[Python-Dev] bytes.from_hex()

Thu Mar 2 04:25:20 CET 2006

[My apologies Greg; I meant to send this to the whole list. I really
need a list-reply button in GMail. ]

On 3/1/06, Greg Ewing <greg.ewing at canterbury.ac.nz> wrote:
> I don't like that, because it creates a dependency
> (conceptually, at least) between the bytes type and
> the unicode type.

I only find half of this bothersome. The unicode type has a pretty
clear dependency on the bytestring type: all I/O needs to be done in
bytes. Various APIs may mask this by accepting unicode values and
transparently doing the right thing, but from the theoretical
standpoint we pretend there is no simple serialization of unicode
values.
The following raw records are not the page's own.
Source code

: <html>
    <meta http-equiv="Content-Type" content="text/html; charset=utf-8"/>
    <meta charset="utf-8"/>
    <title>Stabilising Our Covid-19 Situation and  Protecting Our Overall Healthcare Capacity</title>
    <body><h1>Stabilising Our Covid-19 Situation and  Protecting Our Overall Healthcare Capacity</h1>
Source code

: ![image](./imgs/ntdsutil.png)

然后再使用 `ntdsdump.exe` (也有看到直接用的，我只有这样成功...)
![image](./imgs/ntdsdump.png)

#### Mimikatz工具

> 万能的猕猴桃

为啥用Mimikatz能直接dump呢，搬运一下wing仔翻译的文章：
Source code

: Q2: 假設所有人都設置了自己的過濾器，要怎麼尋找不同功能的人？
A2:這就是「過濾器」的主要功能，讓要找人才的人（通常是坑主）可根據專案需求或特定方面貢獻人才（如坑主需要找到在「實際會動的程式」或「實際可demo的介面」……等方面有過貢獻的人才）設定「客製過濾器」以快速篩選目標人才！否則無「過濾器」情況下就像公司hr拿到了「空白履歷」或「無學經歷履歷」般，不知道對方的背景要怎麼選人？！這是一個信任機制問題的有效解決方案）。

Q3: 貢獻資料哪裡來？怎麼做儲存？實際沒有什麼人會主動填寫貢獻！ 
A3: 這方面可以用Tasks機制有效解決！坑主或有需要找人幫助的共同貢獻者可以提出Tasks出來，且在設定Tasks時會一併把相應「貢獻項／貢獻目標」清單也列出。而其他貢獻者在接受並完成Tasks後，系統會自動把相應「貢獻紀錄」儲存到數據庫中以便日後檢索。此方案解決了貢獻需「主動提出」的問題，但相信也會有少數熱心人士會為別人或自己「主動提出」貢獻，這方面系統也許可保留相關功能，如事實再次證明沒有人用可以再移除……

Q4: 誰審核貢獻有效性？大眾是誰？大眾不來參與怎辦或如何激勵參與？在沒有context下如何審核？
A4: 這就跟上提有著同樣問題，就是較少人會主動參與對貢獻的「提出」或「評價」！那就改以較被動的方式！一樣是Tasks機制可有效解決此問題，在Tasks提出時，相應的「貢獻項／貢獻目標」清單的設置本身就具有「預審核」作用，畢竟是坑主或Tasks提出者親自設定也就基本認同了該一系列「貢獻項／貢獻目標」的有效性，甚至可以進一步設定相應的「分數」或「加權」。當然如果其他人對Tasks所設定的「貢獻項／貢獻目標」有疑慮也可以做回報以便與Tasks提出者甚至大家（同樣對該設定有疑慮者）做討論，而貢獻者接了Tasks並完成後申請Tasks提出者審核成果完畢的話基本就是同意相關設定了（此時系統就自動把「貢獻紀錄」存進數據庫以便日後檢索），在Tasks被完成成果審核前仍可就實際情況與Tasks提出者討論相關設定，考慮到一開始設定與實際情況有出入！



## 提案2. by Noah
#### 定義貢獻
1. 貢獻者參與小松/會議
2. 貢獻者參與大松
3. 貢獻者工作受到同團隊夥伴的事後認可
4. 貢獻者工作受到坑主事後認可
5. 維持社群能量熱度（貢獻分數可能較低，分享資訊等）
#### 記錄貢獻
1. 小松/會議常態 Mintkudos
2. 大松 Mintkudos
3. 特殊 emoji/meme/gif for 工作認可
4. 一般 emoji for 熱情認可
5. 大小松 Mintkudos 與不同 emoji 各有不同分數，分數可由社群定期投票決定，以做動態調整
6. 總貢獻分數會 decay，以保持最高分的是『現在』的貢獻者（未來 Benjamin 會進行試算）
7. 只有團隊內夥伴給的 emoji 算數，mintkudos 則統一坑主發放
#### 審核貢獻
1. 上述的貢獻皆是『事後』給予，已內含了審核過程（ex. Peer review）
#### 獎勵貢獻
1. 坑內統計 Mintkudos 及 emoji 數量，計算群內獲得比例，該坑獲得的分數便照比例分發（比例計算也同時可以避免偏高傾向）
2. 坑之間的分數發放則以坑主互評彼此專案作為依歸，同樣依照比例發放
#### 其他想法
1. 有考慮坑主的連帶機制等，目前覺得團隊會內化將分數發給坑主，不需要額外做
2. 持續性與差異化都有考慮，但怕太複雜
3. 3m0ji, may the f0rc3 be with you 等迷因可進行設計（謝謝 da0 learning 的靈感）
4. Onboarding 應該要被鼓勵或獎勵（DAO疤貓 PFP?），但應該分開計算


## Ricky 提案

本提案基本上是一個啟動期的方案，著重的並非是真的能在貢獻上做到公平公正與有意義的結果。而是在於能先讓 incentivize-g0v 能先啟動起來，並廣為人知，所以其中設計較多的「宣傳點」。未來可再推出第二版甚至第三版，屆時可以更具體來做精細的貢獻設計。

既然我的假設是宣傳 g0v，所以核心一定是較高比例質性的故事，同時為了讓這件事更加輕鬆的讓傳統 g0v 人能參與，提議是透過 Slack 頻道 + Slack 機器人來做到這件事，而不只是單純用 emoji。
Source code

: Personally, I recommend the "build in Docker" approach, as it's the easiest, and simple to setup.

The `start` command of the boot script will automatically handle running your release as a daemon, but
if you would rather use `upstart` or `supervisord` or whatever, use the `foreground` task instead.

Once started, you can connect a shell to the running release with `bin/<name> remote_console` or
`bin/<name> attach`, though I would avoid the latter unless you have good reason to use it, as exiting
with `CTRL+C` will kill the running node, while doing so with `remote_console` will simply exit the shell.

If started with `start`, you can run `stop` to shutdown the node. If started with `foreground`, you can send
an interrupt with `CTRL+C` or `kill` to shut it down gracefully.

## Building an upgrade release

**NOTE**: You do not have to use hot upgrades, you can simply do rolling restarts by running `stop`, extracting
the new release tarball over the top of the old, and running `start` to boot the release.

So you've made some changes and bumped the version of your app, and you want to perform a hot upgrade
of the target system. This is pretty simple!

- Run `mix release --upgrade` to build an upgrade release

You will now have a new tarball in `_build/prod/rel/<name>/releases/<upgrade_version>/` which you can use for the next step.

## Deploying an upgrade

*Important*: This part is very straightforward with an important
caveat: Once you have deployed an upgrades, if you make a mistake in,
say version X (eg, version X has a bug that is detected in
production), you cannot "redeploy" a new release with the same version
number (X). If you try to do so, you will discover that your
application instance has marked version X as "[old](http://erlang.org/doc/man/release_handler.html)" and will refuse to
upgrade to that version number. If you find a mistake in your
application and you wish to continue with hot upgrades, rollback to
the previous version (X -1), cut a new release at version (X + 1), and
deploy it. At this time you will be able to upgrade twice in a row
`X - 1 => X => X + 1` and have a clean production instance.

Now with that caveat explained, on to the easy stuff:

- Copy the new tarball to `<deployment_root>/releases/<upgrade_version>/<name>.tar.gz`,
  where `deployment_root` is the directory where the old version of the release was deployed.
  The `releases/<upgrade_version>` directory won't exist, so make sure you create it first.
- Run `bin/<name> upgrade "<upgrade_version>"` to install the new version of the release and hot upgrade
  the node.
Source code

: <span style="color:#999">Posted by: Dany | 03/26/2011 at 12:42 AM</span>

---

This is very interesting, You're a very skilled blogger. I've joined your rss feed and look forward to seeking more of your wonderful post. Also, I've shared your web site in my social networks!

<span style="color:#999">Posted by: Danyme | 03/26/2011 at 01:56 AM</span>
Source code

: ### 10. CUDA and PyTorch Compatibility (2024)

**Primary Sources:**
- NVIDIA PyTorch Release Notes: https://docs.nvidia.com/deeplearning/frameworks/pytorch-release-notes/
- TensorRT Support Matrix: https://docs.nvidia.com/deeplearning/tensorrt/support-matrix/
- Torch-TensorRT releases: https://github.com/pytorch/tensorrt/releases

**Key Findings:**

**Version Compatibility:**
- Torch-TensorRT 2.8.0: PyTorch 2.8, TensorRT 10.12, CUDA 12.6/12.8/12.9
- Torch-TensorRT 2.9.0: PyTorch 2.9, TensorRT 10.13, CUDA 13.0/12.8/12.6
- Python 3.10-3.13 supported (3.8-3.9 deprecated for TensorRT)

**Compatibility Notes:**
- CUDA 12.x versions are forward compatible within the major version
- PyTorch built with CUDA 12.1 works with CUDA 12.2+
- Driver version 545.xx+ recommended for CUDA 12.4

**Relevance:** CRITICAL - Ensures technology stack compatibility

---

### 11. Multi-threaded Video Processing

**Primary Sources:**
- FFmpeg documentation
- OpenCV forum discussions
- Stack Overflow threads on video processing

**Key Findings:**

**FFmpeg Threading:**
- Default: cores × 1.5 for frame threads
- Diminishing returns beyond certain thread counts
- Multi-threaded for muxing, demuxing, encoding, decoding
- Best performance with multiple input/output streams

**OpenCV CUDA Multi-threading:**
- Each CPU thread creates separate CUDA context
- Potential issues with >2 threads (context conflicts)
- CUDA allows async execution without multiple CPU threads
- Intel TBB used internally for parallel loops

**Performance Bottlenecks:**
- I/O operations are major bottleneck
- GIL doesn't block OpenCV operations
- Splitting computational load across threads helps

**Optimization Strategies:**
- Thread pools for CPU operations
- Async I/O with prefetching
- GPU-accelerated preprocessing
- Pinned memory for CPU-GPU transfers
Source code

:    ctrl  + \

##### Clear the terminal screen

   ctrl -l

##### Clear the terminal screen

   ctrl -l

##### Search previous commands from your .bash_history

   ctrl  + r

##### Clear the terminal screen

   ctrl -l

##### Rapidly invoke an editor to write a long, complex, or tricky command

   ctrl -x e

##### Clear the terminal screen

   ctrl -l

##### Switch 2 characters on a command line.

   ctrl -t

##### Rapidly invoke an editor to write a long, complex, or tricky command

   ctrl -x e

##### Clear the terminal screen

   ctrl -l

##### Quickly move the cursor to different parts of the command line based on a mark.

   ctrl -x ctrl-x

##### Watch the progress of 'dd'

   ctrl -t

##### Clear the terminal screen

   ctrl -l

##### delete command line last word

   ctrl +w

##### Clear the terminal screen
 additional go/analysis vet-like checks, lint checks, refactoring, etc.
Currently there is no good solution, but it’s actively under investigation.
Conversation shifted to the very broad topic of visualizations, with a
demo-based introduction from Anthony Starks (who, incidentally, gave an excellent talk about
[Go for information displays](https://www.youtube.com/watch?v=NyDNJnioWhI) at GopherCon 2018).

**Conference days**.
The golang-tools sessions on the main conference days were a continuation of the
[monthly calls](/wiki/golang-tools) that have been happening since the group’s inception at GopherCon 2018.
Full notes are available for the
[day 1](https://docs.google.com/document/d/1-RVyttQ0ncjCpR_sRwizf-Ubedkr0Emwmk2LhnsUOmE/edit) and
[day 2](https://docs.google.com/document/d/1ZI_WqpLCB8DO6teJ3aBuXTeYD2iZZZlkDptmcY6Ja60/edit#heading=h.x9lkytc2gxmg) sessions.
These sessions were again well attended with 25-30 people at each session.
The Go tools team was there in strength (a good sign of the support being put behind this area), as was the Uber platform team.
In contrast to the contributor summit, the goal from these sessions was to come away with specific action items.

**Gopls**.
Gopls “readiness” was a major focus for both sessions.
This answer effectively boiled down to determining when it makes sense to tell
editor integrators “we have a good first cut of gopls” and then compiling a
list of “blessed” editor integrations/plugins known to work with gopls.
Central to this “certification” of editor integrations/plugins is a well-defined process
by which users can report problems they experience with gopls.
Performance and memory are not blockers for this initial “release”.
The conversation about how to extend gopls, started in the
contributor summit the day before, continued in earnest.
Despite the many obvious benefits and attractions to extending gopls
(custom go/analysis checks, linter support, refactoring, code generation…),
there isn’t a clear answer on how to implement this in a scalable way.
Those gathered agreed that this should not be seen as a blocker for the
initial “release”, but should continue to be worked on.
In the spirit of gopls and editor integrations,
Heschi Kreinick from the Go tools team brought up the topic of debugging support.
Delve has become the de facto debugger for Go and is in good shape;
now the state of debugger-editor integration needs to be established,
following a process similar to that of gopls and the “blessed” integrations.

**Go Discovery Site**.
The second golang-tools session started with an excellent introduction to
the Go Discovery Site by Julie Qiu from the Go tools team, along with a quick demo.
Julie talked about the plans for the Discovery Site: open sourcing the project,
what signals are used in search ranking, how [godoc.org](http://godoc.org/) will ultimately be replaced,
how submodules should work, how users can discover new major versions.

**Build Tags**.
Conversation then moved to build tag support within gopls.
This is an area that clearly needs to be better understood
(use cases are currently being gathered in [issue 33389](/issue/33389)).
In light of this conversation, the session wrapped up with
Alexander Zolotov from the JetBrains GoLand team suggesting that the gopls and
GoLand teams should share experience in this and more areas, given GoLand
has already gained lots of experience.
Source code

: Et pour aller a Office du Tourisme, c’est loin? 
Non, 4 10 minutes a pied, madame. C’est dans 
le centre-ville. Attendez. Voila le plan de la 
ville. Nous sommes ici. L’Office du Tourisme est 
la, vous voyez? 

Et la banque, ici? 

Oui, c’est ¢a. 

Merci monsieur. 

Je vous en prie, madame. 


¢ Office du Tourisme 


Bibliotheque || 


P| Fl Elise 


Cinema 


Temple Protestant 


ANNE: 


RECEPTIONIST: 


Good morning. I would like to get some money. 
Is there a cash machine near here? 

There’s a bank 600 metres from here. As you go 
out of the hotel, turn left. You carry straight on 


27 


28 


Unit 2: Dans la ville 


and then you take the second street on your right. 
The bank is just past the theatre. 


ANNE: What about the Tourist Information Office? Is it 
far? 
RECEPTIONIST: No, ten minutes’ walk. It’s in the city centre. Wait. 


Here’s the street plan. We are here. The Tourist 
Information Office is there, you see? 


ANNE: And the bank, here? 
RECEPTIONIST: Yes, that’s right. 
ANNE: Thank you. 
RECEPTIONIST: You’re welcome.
But the reverse is not true: the bytestring type has no
dependency on unicode.

As a practicality vs purity, however, I think it's a good choice to
let the bytestring type have a tie to unicode, much like the str type
implicitly does now. But you're absolutely right that adding a
.tounicode begs the question why not a .tointeger?

To try to step back and summarize the viewpoints I've seen so far,
there are three main requirements.

  1) We want things that are conceptually text to be stored in memory
as unicode values.
  2) We want there to be some unambiguous conversion via codecs
between bytestrings and unicode values. This should help teaching,
learning, and remembering unicode.
  3) We want a way to apply and reverse compressions, encodings,
encryptions, etc., which are not only between bytestrings and unicode
values; they may be between any two arbitrary types. This allows
writing practical programs.

There seems to be little disagreement over 1, provided sufficiently
efficient implementation, or sufficient string powers in the
bytestring type. To satisfy both 2 and 3, there seem to be a couple
options. What other requirements do we have?

For (2):
  a) Restrict the existing helpers to be only bytestring.decode and
unicode.encode, possibly enforcing output types of the opposite kind,
and removing bytestring.encode
  b) Add new methods with these semantics, e.g. bytestring.udecode and
unicode.uencode

For (3):
  c) Create new helpers codecs.encode(obj, encoding, errors) and
codecs.decode(obj, encoding, errors)
  d) [Keep existing bytestring and unicode helper methods as is, and]
require use of codecs.getencoder() and codecs.getdecoder() for
arbitrary starting object types

Obviously 2a and 3d do not work together, but 2b and 3c work with
either complementary option. What other options do we have?

Michael
--
Michael Urman  http://www.tortall.net/mu/blog